The beauty in a bean
Archived in 2022
Originally posted on 13 Aug 2006
Steve Sando, I apologize. I’ve cheated on you and have purchased beans from elsewhere. I didn’t mean for it to happen, it just did. But, Steve, you can hardly blame me. I mean, just look at them:
If you really must know, Phipps Ranch was the one who seduced me away. They just have so many different varieties from which to choose. These Chestnut Runner beans for instance. Who can deny the inherent beauty of these beans? So plump and firm, retaining their shape yet easily giving under the slightest pressure.
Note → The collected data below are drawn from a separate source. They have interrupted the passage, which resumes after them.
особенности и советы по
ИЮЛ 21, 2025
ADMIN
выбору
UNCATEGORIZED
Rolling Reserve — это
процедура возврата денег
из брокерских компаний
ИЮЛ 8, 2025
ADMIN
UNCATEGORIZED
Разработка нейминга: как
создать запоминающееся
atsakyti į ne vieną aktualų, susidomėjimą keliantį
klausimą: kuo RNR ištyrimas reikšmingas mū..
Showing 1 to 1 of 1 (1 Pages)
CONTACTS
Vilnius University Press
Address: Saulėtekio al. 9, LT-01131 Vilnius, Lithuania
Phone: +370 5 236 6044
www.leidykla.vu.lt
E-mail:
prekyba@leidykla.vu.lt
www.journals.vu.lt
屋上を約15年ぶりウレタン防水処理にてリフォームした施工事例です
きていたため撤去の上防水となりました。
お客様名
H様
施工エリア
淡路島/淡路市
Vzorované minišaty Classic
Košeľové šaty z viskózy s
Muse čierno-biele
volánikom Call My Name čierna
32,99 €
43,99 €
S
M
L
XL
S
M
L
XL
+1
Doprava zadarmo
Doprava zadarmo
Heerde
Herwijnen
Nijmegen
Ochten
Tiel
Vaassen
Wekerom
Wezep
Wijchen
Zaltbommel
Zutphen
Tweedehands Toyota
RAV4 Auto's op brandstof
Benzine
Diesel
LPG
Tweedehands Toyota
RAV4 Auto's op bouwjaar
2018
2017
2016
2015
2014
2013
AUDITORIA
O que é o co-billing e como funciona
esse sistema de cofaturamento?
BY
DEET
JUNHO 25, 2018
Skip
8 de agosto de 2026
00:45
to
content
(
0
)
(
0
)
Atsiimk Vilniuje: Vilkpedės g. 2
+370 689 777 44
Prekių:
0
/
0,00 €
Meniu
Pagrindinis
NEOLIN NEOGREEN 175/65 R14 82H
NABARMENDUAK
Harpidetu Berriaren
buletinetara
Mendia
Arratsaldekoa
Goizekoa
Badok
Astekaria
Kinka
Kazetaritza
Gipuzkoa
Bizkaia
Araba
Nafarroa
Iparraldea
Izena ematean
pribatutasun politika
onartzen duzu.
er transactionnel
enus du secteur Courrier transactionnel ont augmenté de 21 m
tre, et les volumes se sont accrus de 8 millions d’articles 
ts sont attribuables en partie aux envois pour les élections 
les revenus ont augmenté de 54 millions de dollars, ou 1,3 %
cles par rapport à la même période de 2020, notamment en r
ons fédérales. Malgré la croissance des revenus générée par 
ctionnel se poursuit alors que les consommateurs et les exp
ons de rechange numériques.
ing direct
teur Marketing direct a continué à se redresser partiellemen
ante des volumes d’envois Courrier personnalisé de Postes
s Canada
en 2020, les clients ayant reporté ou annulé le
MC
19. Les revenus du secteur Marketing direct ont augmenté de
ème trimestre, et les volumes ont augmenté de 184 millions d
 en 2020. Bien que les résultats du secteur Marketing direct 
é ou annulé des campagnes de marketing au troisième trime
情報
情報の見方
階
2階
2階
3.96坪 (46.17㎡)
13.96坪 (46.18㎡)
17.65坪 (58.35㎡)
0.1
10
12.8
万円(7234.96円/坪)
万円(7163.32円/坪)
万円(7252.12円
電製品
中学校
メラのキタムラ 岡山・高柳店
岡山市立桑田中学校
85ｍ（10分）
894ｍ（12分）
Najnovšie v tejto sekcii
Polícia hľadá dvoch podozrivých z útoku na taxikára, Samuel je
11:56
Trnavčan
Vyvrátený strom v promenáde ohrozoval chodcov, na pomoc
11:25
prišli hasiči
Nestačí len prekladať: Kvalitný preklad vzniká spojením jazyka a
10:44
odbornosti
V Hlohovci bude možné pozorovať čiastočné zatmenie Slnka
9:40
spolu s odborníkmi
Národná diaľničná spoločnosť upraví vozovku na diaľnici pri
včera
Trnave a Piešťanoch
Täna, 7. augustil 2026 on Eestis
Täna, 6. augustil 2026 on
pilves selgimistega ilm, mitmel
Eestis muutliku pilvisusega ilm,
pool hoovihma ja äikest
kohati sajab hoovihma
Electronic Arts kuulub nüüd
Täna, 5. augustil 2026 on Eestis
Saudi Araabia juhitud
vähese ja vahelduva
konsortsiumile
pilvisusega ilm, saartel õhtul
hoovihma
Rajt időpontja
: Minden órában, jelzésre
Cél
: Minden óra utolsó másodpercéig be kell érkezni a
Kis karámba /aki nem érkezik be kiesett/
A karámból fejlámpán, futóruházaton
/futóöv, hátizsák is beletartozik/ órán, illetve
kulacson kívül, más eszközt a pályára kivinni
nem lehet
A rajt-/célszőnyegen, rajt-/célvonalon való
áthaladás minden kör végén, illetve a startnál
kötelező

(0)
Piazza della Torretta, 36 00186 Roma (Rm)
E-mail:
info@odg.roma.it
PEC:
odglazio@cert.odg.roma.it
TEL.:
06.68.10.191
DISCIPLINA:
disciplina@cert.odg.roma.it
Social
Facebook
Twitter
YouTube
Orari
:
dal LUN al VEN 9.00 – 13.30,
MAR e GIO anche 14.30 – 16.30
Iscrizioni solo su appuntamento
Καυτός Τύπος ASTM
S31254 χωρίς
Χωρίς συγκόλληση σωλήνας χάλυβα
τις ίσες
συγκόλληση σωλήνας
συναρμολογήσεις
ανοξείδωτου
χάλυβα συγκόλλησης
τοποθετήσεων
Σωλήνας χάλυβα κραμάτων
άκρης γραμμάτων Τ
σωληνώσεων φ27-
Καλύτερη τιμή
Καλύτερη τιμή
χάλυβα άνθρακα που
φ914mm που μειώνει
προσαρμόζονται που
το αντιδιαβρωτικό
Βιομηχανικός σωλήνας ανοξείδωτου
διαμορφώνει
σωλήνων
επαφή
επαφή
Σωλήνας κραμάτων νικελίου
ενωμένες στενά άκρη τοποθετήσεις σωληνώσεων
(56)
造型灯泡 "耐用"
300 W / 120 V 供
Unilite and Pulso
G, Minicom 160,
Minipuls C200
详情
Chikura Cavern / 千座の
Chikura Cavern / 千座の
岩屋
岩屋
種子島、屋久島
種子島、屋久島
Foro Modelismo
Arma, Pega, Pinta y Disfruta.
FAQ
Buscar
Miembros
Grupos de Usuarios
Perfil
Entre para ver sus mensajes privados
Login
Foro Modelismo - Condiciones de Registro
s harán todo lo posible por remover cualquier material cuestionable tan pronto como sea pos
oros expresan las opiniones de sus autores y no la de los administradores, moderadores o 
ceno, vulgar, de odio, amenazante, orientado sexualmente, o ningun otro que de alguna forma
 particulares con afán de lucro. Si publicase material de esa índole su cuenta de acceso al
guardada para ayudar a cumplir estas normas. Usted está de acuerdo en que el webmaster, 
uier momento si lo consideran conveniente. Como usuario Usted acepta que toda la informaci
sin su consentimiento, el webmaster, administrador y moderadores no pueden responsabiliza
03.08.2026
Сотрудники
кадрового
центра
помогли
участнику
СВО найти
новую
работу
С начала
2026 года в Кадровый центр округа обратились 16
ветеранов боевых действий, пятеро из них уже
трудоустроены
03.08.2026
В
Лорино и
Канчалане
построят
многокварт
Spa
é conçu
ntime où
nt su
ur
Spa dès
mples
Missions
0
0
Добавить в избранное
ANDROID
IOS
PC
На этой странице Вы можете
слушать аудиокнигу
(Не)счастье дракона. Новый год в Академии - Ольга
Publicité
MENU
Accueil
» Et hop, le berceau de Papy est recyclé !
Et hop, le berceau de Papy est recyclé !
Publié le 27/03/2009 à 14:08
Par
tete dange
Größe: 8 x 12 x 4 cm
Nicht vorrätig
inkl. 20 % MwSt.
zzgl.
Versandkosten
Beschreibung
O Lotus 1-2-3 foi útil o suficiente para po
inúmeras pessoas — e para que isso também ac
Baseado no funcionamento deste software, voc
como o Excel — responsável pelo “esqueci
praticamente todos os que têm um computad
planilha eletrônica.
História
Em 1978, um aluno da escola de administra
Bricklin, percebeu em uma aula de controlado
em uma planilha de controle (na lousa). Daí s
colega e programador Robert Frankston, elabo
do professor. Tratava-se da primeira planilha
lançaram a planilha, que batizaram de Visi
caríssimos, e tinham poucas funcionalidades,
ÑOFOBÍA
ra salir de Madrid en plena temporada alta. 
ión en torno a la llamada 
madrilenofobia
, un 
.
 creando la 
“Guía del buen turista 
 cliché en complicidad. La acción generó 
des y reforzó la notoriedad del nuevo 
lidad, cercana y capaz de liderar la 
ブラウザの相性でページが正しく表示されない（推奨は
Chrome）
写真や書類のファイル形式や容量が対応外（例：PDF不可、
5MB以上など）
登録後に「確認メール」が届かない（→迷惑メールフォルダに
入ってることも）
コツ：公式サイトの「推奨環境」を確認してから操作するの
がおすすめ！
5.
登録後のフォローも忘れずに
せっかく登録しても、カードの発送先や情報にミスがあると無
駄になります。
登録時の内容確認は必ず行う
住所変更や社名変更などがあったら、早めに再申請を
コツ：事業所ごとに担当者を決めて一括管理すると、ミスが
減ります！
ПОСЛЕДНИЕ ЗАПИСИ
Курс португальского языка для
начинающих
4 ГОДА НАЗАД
Steve, I merely wish to help to spread the leguminous gospel. Can I help it if I can’t restrict myself to New World beans? Not that I have a problem with New World beans. Far from it. Your Good Mother Stallard bean still is tops in my book and nothing has yet approached it. A lovely, tasty bean. Delicate yet resiliant skin just barely containing a most flavorful flesh.
But still, a girl likes a little variety. Can she truly be blamed if her head is turned by a pile of Chestnut Runners, glistening with olive oil and dotted with green onion and flecks of thyme, piled atop slices of slices of heirloom tomato, a mist of freshly ground pepper showering the lot? I contest that she cannot and must not be held accountable for her actions when presented with such a sight. And if this plate is accompanied by toasted artisan bread over which fresh cloves of garlic have been rubbed and kosher salt sprinkled, and if a pint of homemade Stern Scrum Cider sits nearby… Well, I argue t’would be a crime not to partake in this feast.
So again, Steve, I beg you to accept my apology. I promise to return to the Rancho Gordo fold. But I can no longer promise to be faithful. I know you’ll understand.